His golden retriever, Barnaby, nudged Frank's knee with that insistent wet nose that meant *dinner* or *walk* or *I love you but I need something*. Frank scratched behind those velvet ears, the only living thing that still looked at him without calculating what he might sell.
Frank had spent four decades building pyramids—multilevel marketing schemes that rose glorious and inevitable, then collapsed under their own weight like sandcastles in the tide. He'd sold weight loss shakes, essential oil cures, cryptocurrency dreams. Each pyramid had been taller than the last, each fall harder. He'd convinced himself he was offering opportunity, not taking life savings from single mothers and desperate retirees.
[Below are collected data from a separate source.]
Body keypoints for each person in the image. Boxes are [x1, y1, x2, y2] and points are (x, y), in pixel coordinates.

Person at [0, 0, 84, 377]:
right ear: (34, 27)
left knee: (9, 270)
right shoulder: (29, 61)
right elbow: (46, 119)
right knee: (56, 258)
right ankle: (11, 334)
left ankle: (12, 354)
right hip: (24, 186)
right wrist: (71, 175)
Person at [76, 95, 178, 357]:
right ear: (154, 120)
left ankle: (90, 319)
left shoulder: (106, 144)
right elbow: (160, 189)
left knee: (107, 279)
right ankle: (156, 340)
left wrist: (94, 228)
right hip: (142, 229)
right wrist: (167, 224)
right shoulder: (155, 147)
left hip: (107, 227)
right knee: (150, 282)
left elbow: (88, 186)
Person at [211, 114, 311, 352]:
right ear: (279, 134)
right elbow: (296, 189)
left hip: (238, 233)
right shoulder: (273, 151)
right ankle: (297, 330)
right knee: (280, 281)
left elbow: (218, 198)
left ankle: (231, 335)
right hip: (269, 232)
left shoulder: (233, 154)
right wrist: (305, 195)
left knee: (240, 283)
The beachview condo was paid for with compromised commissions. His ex-wife hadn't spoken to him in seven years. His daughter sent birthday cards through her lawyer.
"You going to eat that?" Frank asked Barnaby, holding up a piece of grilled fish. The dog's tail thumped against the tile floor—rhythm, enthusiasm, unconditional everything Frank had sold but never delivered.
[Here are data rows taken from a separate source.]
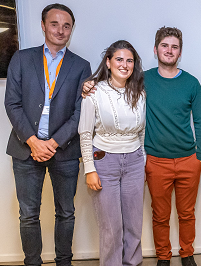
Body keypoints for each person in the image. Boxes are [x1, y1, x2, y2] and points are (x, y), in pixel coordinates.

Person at [83, 26, 201, 266]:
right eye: (165, 45)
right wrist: (88, 86)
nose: (169, 50)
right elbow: (112, 87)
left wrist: (199, 155)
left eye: (174, 47)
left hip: (187, 160)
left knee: (186, 213)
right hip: (154, 160)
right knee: (159, 215)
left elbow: (200, 120)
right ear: (155, 49)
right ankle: (163, 256)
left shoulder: (192, 83)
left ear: (180, 52)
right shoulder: (141, 80)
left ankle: (187, 253)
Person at [3, 3, 91, 266]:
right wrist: (33, 141)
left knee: (66, 213)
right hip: (25, 148)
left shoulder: (81, 66)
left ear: (72, 30)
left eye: (66, 26)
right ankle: (33, 263)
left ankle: (64, 262)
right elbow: (12, 103)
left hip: (64, 150)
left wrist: (51, 143)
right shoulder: (21, 58)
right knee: (28, 214)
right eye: (54, 24)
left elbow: (80, 111)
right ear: (43, 26)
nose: (60, 30)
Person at [78, 40, 145, 266]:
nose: (124, 65)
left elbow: (142, 132)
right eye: (119, 59)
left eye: (129, 60)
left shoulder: (140, 93)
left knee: (134, 224)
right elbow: (85, 133)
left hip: (135, 162)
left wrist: (142, 160)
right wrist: (89, 169)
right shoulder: (94, 92)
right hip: (104, 162)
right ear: (108, 62)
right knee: (111, 227)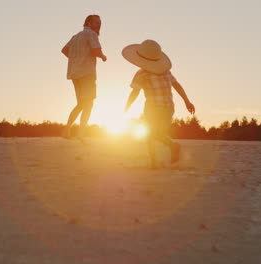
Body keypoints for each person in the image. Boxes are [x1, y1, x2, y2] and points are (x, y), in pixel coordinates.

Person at [123, 39, 195, 168]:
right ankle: (154, 161)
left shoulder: (144, 73)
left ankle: (171, 148)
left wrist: (128, 105)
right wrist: (186, 101)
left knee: (155, 134)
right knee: (153, 134)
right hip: (161, 107)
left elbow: (135, 92)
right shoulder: (161, 72)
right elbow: (176, 86)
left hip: (159, 107)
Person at [61, 14, 107, 140]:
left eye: (100, 23)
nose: (99, 25)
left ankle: (67, 130)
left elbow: (64, 50)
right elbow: (95, 51)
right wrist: (103, 56)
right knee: (89, 103)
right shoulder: (91, 34)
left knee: (81, 103)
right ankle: (81, 133)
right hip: (87, 73)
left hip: (75, 74)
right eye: (96, 22)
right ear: (88, 23)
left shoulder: (75, 37)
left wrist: (76, 59)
His phone buzzed on the counter. A text from someone named Carlos about a CBD startup that was *literally changing lives*.
Frank picked up the device, thumb hovering over the message. His palm creased with the familiar lines of a thousand handshakes, a thousand promises broken in the name of residual income. He pressed delete instead.
Barnaby whined softly, sensing something shift in the humid air.
"Yeah, buddy," Frank said, sliding down to sit beside him on the cool floor. "I know."
The vitamins sat untouched on the counter. Somewhere in the distance, a gecko called out. For once, Frank wasn't building anything at all—just sitting with his dog as the sun dipped below the palms, watching the day end without trying to sell tomorrow to anyone.